This week has been an extremely full week of Christian/ church leadership conferences: Exponential Conference in Orlando, Gospel Coalition in Chicago, and Catalyst West Coast in Irvine, California. All of that adds up to many hours of inspirational and motivational speeches.
I attended my first Catalyst conference, which ended a few hours earlier, and undoubtedly the most highly-charged energetic kind of Christian leadership event I’ve ever attended. I do love going to these events to meetup with people in person and not so much to attend the sessions — I buy the recordings for the content. I can always get the content plus have the ability to rewind and review, whereas being able to talk with people face-to-face is irreplaceable.

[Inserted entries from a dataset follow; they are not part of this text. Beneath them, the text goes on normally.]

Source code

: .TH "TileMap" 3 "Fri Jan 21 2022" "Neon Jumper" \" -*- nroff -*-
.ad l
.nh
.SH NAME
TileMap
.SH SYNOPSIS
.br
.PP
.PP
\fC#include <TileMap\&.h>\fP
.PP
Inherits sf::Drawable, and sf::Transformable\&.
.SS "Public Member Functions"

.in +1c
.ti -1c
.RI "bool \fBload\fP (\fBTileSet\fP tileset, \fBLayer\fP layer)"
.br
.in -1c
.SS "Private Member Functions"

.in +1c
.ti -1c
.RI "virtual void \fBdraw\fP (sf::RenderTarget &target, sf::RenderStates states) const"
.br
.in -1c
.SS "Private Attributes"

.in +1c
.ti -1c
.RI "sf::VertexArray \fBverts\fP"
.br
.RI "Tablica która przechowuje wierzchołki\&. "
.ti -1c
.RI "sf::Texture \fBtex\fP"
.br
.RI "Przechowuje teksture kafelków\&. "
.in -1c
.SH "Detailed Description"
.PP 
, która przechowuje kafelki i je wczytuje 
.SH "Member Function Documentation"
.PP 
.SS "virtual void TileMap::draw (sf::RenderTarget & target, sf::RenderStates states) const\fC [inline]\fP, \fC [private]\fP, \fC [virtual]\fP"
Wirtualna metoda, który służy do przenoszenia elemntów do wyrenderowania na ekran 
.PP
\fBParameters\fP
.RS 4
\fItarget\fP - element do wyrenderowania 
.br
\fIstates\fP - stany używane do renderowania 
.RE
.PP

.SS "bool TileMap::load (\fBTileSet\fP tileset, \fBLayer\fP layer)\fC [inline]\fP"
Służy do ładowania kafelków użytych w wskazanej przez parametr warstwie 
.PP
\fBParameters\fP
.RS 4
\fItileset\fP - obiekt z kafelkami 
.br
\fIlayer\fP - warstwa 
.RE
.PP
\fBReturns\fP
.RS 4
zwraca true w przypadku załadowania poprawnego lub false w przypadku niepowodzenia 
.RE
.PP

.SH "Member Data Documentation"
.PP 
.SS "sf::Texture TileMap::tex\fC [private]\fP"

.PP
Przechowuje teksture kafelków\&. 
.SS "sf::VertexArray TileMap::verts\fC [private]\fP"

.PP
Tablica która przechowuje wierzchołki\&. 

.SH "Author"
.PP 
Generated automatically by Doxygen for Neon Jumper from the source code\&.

I did hear several of the messages, and sure it moves me to do something. Everything grabs my attention. Everything is urgent. Everything is so compelling. Everything is so good.
Kinda feels like being drawn and quartered. It’s a tough call to choose the one that God has for me, and that is not everything. I can’t do it all.
Plus, It’s less easy for me because I don’t think of myself as a natural born leader, or an organizational leader type. It seems to me that most, if not all, of these platformed Christian leaders are driven Type-A goal-oriented entrepreneurs who have launched their own organizations. So when I hear them, it takes an enormous effort for me to translate all of that into something that could work for me.
Sure, God can do it all. And I could take a flying leap of faith and “trust God” blindly. The impulsive and spontaneous me would love to sell all and follow Jesus, to jump into a new endeavor with full abandon and see the hand of God move. But, that naive leap would hurt me badly. Been there. Done that.
I confess I haven’t figured it out. And I have to keep leaning into God to walk by faith and not by sight. No leaping. Just walking.
Aside: the audios and videos from The Gospel Coalition 2009 are online already and free to listen and watch! One of my favorites is Tim Keller’s The Grand Demythologizer: The Gospel and Idolatry.